▸ **Aufgabenstellung**
Gib sämtliche Zeilen der folgenden Liste unverändert und in derselben Reihenfolge wieder.

▸ **Arbeitsdaten**
________________________

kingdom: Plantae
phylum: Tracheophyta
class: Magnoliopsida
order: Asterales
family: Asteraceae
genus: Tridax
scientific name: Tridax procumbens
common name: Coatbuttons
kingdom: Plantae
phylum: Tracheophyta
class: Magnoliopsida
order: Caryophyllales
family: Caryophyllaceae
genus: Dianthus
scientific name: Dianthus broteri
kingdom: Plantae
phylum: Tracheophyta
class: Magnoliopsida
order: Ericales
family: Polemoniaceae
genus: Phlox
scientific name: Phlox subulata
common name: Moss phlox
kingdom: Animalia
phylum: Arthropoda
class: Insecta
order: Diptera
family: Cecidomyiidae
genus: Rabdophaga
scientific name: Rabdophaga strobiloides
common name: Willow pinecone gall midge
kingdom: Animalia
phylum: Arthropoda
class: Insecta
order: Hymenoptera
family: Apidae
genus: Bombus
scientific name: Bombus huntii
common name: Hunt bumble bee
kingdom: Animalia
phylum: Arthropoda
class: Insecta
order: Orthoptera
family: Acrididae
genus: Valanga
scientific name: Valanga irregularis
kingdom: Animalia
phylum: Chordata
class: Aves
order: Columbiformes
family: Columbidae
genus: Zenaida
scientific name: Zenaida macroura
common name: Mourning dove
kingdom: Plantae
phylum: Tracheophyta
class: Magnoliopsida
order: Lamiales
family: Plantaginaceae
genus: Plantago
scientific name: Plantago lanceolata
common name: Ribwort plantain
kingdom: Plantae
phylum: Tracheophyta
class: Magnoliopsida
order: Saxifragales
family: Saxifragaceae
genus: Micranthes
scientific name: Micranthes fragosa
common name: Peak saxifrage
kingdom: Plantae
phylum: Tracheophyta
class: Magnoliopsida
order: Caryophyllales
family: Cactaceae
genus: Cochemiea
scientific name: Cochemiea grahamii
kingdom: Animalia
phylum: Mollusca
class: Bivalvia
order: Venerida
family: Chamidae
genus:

________________________

▸ **Vollständige Lösung**
kingdom: Plantae
phylum: Tracheophyta
class: Magnoliopsida
order: Asterales
family: Asteraceae
genus: Tridax
scientific name: Tridax procumbens
common name: Coatbuttons
kingdom: Plantae
phylum: Tracheophyta
class: Magnoliopsida
order: Caryophyllales
family: Caryophyllaceae
genus: Dianthus
scientific name: Dianthus broteri
kingdom: Plantae
phylum: Tracheophyta
class: Magnoliopsida
order: Ericales
family: Polemoniaceae
genus: Phlox
scientific name: Phlox subulata
common name: Moss phlox
kingdom: Animalia
phylum: Arthropoda
class: Insecta
order: Diptera
family: Cecidomyiidae
genus: Rabdophaga
scientific name: Rabdophaga strobiloides
common name: Willow pinecone gall midge
kingdom: Animalia
phylum: Arthropoda
class: Insecta
order: Hymenoptera
family: Apidae
genus: Bombus
scientific name: Bombus huntii
common name: Hunt bumble bee
kingdom: Animalia
phylum: Arthropoda
class: Insecta
order: Orthoptera
family: Acrididae
genus: Valanga
scientific name: Valanga irregularis
kingdom: Animalia
phylum: Chordata
class: Aves
order: Columbiformes
family: Columbidae
genus: Zenaida
scientific name: Zenaida macroura
common name: Mourning dove
kingdom: Plantae
phylum: Tracheophyta
class: Magnoliopsida
order: Lamiales
family: Plantaginaceae
genus: Plantago
scientific name: Plantago lanceolata
common name: Ribwort plantain
kingdom: Plantae
phylum: Tracheophyta
class: Magnoliopsida
order: Saxifragales
family: Saxifragaceae
genus: Micranthes
scientific name: Micranthes fragosa
common name: Peak saxifrage
kingdom: Plantae
phylum: Tracheophyta
class: Magnoliopsida
order: Caryophyllales
family: Cactaceae
genus: Cochemiea
scientific name: Cochemiea grahamii
kingdom: Animalia
phylum: Mollusca
class: Bivalvia
order: Venerida
family: Chamidae
genus:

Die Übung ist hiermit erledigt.